As the U.S. and Europe continue to slap financial and trade sanctions on Iran in an attempt to discourage its nuclear programme, European insurers will be unable to provide, after July, cover to the part of the Indian tanker fleet that will carry Iranian oil. Shipping Corporation of India will be the worst affected; it is the largest tanker owner in the country.
"We are covered by P&I clubs in the EU," Sunil Thapar, director at Shipping Corp of India told Reuters. "These clubs will not be able to give us coverage for vessels to Iran from July. It will be difficult for Indian shipping lines to transport Iranian crude unless alternative arrangements are made."
European and other companies have stopped new deals with Iran, which means that Asian traders will have to use domestic companies to carry oil from that country. The problem is that India does not have a developed maritime insurance industry of any useful size or standing, unlike say, China or Japan, both of which will not face these issues come July 1. India will be forced to seek alternate cover from companies located in Russia or the East- Singapore, Hong Kong, Japan or China.
Experts say that at least some of these markets will be problematic, as Hong Kong and Singapore are closely linked to the West and Japan will not be able to service Indian firms easily; it takes months for new tonnage to get P&I cover there. Additionally, members of clubs everywhere will be chary of accepting Indian tonnage plying to Iran- it raises risks for all in the club and there will be legitimate fears that 'calls' or premia for each of its members will escalate. Unfortunately, of the three major Iranian crude customers- China, Japan and India- India will be the worst affected; the others are already covered at home and will not have to seek alternate insurance.
China seems to be the best alternative for Indian firms, especially if the government there seizes the opportunity to promote domestic insurance companies and increase their global footprint. "The China market has some extremely large insurers that may decide it is a good business," Iain Anderson, a Singapore-based lawyer with Ince & Co, told the Economic Times.

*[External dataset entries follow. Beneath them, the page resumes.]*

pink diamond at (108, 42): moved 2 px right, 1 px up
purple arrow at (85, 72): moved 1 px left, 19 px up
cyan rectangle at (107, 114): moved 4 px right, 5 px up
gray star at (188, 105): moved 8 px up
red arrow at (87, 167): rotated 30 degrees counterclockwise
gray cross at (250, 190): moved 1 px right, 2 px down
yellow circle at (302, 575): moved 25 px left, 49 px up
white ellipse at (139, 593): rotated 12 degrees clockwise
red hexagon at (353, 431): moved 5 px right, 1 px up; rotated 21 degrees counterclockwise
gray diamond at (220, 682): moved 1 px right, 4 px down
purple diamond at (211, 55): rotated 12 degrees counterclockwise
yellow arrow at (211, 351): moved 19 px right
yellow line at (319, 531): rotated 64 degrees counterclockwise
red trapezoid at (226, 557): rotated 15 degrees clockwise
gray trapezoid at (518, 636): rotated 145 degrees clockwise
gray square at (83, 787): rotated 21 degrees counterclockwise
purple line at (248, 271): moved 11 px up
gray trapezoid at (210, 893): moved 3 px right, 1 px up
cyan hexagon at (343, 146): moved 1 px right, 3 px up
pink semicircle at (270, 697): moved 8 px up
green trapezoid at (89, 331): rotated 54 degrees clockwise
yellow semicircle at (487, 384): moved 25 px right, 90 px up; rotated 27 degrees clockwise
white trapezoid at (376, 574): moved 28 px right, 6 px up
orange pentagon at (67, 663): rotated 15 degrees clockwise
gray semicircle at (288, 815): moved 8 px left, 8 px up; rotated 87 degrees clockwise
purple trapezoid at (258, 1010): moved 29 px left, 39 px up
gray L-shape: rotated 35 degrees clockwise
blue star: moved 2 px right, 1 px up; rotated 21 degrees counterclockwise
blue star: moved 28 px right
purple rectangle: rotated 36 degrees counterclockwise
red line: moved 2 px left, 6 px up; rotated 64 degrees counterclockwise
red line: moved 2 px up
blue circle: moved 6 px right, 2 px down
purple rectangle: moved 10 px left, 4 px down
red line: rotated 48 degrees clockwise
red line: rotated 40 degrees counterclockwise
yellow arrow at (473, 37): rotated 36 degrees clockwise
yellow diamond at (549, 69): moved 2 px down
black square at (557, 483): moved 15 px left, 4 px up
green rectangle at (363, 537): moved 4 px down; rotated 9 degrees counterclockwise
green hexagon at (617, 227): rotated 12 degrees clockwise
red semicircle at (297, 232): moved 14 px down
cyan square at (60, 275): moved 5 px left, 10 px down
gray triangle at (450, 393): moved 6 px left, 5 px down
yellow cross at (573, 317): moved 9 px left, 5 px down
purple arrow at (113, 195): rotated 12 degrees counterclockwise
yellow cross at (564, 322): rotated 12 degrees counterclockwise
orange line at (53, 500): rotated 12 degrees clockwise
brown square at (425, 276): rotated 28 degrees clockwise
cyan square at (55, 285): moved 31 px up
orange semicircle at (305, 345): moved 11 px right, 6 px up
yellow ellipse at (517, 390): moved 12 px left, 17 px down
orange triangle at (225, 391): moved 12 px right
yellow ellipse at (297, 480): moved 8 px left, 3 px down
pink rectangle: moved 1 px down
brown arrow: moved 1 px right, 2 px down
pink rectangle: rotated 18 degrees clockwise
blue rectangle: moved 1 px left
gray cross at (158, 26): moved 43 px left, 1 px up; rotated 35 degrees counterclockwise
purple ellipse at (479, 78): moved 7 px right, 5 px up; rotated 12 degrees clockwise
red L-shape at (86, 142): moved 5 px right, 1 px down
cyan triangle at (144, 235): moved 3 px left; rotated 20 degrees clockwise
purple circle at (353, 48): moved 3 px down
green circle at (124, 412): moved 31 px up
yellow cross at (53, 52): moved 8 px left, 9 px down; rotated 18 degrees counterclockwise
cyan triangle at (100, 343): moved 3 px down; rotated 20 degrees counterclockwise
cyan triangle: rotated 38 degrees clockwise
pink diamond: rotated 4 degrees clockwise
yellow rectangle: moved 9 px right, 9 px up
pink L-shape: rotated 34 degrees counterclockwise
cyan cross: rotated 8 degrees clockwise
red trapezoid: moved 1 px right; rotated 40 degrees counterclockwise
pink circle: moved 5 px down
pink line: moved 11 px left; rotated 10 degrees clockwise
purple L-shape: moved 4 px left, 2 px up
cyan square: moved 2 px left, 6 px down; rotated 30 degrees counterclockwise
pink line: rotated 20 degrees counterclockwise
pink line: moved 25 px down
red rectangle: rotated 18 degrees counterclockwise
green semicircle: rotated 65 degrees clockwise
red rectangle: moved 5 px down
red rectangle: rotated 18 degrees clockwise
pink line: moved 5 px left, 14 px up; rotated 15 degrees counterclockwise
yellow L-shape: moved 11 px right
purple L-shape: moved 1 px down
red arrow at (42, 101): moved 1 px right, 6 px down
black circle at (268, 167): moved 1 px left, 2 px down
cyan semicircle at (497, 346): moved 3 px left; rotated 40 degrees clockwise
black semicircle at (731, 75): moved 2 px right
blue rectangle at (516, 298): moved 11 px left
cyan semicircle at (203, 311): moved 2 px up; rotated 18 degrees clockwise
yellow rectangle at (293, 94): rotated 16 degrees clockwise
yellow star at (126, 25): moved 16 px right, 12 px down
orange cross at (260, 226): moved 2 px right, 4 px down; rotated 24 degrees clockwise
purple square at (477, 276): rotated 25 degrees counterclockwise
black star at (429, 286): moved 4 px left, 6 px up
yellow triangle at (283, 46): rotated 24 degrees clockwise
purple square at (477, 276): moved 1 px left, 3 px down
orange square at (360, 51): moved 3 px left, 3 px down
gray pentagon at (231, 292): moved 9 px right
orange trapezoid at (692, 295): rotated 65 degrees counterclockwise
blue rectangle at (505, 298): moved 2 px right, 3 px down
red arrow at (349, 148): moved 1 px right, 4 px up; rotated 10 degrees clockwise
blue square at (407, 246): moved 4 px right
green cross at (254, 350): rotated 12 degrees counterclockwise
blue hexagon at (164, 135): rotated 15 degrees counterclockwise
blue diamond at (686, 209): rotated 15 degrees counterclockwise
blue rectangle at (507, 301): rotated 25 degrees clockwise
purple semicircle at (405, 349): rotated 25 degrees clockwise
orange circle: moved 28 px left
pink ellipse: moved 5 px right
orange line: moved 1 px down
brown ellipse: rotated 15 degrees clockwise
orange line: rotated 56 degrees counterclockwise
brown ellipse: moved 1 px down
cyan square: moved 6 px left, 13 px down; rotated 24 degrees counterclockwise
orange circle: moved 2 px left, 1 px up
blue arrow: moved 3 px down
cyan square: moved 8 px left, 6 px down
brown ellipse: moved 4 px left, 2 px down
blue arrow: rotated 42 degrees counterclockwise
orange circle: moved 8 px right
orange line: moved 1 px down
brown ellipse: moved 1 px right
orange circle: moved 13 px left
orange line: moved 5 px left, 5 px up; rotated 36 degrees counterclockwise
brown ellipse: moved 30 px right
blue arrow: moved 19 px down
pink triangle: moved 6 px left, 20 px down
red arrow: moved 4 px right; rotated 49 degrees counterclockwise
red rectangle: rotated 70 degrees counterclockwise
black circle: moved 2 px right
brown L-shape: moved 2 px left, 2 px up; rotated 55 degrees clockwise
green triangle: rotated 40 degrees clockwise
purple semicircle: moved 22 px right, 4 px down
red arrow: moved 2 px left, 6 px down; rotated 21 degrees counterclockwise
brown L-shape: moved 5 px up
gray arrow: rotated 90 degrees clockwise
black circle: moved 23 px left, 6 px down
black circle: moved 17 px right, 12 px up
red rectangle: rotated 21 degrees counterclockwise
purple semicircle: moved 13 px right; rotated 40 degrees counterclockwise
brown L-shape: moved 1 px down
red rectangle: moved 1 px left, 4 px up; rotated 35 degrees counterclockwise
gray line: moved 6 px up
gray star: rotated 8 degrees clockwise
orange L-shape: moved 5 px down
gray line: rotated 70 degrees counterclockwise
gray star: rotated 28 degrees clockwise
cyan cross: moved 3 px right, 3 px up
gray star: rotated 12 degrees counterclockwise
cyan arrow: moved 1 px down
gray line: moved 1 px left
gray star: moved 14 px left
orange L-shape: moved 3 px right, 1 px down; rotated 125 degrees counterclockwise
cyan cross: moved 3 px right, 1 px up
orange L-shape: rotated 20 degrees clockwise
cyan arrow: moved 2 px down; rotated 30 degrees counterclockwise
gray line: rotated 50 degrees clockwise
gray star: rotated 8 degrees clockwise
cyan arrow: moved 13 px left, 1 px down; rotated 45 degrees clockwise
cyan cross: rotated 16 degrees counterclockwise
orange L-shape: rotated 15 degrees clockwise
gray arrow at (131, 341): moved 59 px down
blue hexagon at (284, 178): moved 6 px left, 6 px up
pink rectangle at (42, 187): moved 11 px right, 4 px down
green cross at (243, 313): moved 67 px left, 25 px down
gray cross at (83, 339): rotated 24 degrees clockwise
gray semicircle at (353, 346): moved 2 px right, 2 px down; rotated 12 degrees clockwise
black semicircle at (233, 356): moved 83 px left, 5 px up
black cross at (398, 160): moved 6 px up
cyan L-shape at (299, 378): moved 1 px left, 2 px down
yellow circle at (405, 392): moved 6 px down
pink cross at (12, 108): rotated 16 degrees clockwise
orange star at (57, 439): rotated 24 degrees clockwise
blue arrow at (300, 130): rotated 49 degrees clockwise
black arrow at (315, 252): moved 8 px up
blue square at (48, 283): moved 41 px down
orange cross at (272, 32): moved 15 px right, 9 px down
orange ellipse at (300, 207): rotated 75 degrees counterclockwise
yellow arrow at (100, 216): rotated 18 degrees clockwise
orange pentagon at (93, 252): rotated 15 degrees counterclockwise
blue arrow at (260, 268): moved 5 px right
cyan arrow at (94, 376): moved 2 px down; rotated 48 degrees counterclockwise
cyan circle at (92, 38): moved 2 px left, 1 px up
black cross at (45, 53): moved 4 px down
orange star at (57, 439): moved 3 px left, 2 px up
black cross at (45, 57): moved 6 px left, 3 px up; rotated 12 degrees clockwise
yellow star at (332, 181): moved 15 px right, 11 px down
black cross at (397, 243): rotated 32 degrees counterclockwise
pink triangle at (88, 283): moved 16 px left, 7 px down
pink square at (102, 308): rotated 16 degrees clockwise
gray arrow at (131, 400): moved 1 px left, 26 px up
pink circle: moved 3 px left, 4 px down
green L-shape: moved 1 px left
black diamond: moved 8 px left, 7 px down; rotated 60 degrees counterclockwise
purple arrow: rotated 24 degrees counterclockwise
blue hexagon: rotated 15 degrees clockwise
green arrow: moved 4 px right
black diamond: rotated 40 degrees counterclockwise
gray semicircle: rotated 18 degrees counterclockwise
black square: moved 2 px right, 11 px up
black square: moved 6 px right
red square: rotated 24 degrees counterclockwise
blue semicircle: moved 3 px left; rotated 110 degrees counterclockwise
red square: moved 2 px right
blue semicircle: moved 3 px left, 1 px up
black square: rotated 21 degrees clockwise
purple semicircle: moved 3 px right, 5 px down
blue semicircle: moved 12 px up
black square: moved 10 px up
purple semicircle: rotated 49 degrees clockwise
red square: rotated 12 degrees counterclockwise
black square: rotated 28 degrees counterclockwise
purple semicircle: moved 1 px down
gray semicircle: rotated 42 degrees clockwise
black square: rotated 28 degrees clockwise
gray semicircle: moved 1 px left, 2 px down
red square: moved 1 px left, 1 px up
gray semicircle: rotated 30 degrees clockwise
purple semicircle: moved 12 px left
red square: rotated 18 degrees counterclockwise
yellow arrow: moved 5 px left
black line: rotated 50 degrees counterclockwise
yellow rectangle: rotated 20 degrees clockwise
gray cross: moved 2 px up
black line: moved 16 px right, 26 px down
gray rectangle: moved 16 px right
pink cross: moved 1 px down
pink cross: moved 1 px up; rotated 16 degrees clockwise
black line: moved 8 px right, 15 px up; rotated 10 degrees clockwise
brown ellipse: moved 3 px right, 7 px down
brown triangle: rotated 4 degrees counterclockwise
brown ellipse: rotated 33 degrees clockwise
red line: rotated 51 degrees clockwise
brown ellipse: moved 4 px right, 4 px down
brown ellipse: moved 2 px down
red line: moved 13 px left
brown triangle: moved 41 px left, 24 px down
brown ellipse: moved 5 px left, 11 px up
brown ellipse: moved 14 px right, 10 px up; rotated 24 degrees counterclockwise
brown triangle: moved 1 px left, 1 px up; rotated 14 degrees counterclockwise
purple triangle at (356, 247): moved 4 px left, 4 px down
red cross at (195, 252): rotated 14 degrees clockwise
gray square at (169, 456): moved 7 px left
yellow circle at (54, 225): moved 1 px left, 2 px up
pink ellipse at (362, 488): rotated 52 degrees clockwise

Iran is the second biggest oil producer in the OPEC after Saudi Arabia. The sanctions against it have not meant too much to its oil revenues thus far because the reduced volume loss after the sanctions began has been largely offset by the price of oil that has jumped after the rhetoric between Iran and the West escalated. Brent crude is hovering around $121 a barrel today; it was a little over $105 two months ago. Analysts say that the market has factored in the new sanctions into the oil price, but it remains to be seen whether this will spike after July- some experts are predicting a 150 dollar a barrel price benchmark for the latter part of the year. That, if it happens, will be another blow to the Indian economy.